By Patrick Kirkland · November 5, 2011

For God's sake, take an improv class. An acting class. Go perform a play– indoor, outdoor, for free, for pay, with a company, with friends, with your stuffed animals– it doesn't matter. Go do anything that requires you to stand up and read a script outloud.

Knowing what actors go through is essential to writing. When an actor prepares, he delves deep into the soul of the character- chances are, he dives deeper than even the writer. Because what he or she is trying to do is make your words, your written actions, and turn them into a living, breathing person with a past, present, and a future. Knowing an actor's preparation is the key to writing a great, well-thought, fully formed character.

But the truth is that I have taken three screenwriting classes in my entire life, and no writing lesson held a candle to where I really learned the craft- those six years of acting classes and intensive study. Because writing for the stage or the screen is unlike any other medium out there. You're writing for a real person, and that person is going to make your words become alive.

I've lost count of the monologues performed, and the scenes workshopped. It's not just memorizing lines, it's hours or days questioning a character choice, asking "what's my motivation?" It's writing full bios for characters you play. It's dissecting beats and lines. The pushes and pulls of a truly well written scene. The goals in mind for a script, a sequence, a scene, and a beat. And truly, the moment when you forget a line on stage or have your joke bomb live and have to speak an unwritten line that you think the character might say, you quickly and immediately learn how to write.

The amount of times I see writers hoard their scripts to the themselves- it's counterproductive. We all get nervous reading our scripts out loud. We're nervous about the words actually being spoken– what will people say? What will they think? But the point of a script- and why you're not writing a novel, or a short story- is that scripts are meant to be spoken. Acted.  They're meant to be heard, to be seen. They're meant to be performed and directed and filmed and produced. They're meant to be visual and emotional. And when the only experience you've had with a script is sitting down at a desk writing it, then you just haven't experienced a script.
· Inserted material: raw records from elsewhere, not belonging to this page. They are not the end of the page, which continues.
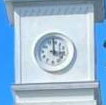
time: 2:58
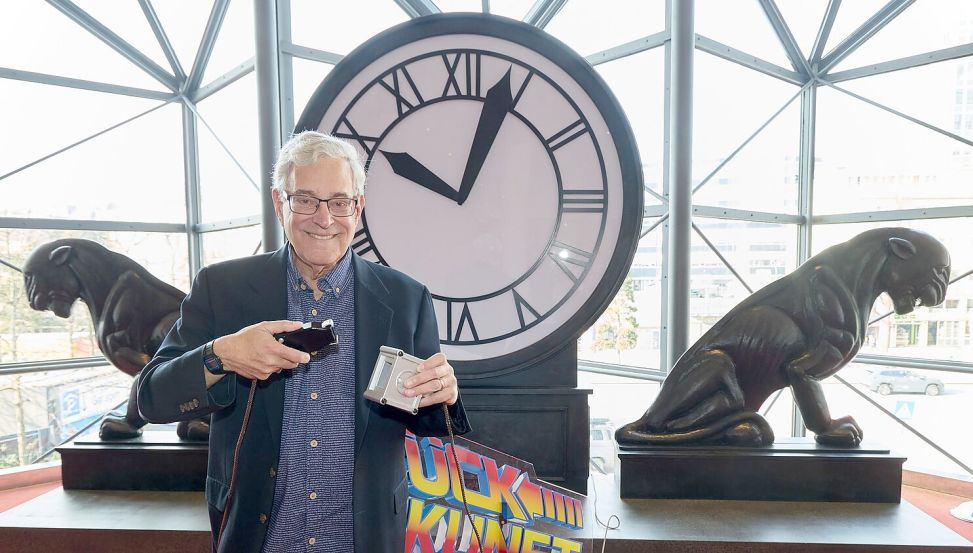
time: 10:03
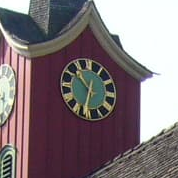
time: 10:32
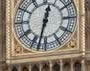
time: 12:32
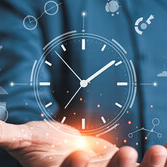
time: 1:52
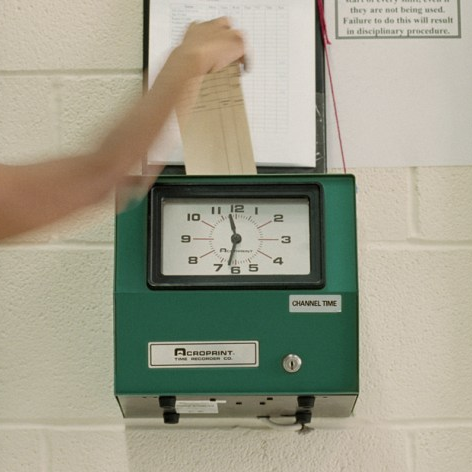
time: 11:32
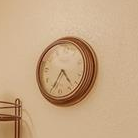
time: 4:34
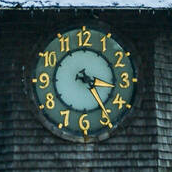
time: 3:24
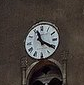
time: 11:20
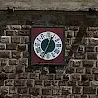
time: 12:34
If you want a good script to really sing, then you've got to know what it's like when it's out of your hands. You've got to visualize the table read. You've got to see the actors playing your characters– know the process they go through. You have to know the questions a good actor will ask about a character during preparations and scene work. Think how a director might see your script play live. Picture what a cinematographer might film. How the scene might be framed, how the images might pop with saturation or fade. At least, know the basics so you can write like you know way more than you do.

The truth is, you may not even be allowed to see your script get made. It's no secret, lots of directors don't want the writers on set. So when the script is gone, it's gone. And you need to know that you did your best by putting it on the page.

So go. Now. Put down your pens and close your laptops. Go to your nearest art school and sign up for a photography class. Or go to Upright Citizens, or even just your local college, and find an improv class. Or find an acting teacher, or even just people who like to read out loud. Go. Go now. Your writing will be all the better for it later.